Clásicos Real-Barça en série : dans ce genre d’enchaînement, les mêmes ingrédients peuvent curieusement donner des matches très différents. Quatre clásicos en l’espace de dix-huit jours, tel avait été le copieux programme que le sort avait réservé aux deux clubs au printemps 2011, au plus fort de la rivalité entre le FC Barcelone de Pep Guardiola et le Real Madrid de José Mourinho.
Tout a commencé avec la 32e journée du championnat d’Espagne (LaLiga), au stade Santiago-Bernabeu. À l’aller, Barcelone avait humilié Madrid (5-0) – une « manita » – et l’équipe merengue abordait le choc retour déjà distancée en LaLiga, à huit points du leader blaugrana, mais avec un honneur à laver. Mourinho donne un avant-goût de son plan pour les autres matches de la série : un schéma ultraconservateur avec le rugueux défenseur Pepe repositionné comme milieu défensif. Et le match retour accouche d’un nul (1-1), un penalty de Cristiano Ronaldo (82e minute) répondant à un penalty de Lionel Messi (53e).
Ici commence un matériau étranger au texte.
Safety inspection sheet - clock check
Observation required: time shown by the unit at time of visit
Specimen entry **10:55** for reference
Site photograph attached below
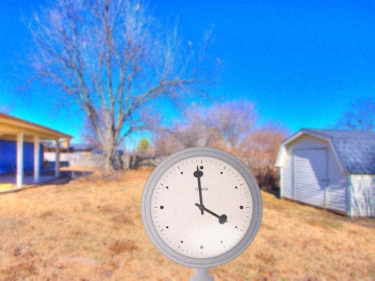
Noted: **3:59**
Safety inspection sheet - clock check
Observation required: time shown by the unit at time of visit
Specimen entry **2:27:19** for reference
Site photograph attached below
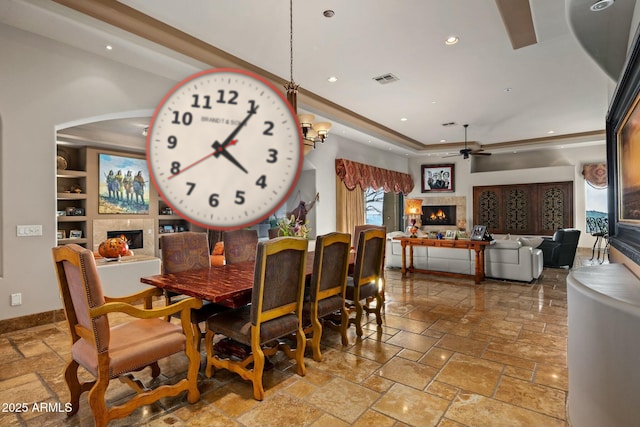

Quatre jours plus tard, au stade Mestalla de Valence, revoilà les mêmes protagonistes avec le trophée de la Coupe du roi en jeu. Le match, très heurté, s’achèvera avec huit cartons jaunes, dont deux pour Angel Di Maria. Auparavant, en prolongation, Di Maria a eu le temps de déposer un centre sur la tête de Ronaldo, buteur providentiel (103e minute), pour offrir le sacre au Real. Une libération pour les Madrilènes qui, depuis 2008, ne battaient plus le Barça, dominateur dans toutes les compétitions. Pour l’anecdote, pendant les cérémonies de célébration de ce titre, du haut d’un bus à impériale, Sergio Ramos fera tomber le trophée qui sera très endommagé en passant sous les roues du véhicule...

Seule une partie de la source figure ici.